An autonomous wireless sensor based evaluation system has been developed by Micropelt GmbH and STMicroelectronics (STM) jointly.
The evaluation system, also known as ‘TE-Power NODE evaluation kit,’ integrates the thermogenerator of Micropelt and the solid state type of thin film battery of STM as a energy storing system for pulse current and power backup. Charge monitoring and power management circuitry connects up to the graphic user interface software through a wireless link that operates on 2.4 GHz.
The product will be showcased at the Sensor and Test 2010 held on May 18 to 20, 2010 at Nuremberg, Germany.
The kit has a thermoelectric generator (TEG) that leverages the Seebeck Effect phenomenon wherein heat flux generated due to a difference in temperatures over a thermoelectric micro-structured layer results in generation of electric power. The TEG is able to generate 1.4V from an effective 10 degrees C gradient. The customized power conditioner of Micropelt transforms this voltage into adequate power for charging a battery via excess thermal energy, besides driving the wireless sensor node.
Energy harvesting results in generation of useful electrical energy through freely existing sources like heat, light or vibration. It is an essential component of self powered wireless sensors in buildings, which do not need battery maintenance. Currently the trend is for increased utilization of wireless sensors, more so in applications like smart buildings, conditioning monitoring and process automation. The wireless sensor networks can generate advantages immediately, including easy installation in earlier inaccessible locations and avoiding expensive sensor wiring. An intelligent environment technique, on the other hand, involves mounting a large quantity of sensors at every useful point of measurement. Parameters like vibration, pressure and temperature sensed by these sensors are transmitted wirelessly to a monitoring and control system.
STM has designed the battery board that incorporates the electronic circuitry and the EnFilm battery. This circuitry monitors and controls the energy balance and the battery charge level. A BiCMOS linear regulator that is designed particularly for functioning in low power consumption constrained environments and a battery management chip that tracks battery temperature, current and voltage are also included in the board. A Coulomb counter in the circuitry monitors the charge/discharge status.

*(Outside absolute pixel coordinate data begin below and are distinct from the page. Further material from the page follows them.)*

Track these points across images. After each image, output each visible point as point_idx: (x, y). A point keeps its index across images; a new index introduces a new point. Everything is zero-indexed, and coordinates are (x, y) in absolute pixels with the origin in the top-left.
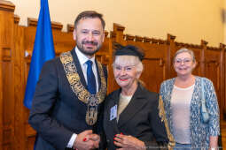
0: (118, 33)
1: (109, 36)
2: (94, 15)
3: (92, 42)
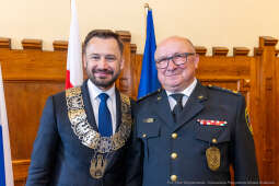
0: (266, 49)
1: (251, 54)
2: (107, 34)
3: (105, 70)
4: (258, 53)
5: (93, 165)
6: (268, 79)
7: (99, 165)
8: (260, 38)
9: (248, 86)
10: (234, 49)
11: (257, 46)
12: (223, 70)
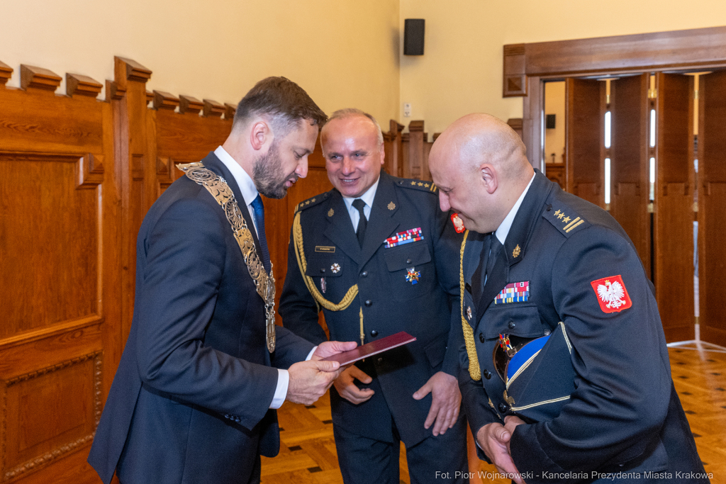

The evaluation kit’s wireless sensor module was designed by Micropelt for establishing a low power, versatile link to the TE-Power SCOPE, a graphical user interface. The software helps to display and log the essential electrical and thermal parameters, besides a continually recorded power balance between the EnFilm battery and the TEG. The user will be able to evaluate the EnFilm-buffered thermoharvestor through the software for the required application, resulting in system design and faster time to market.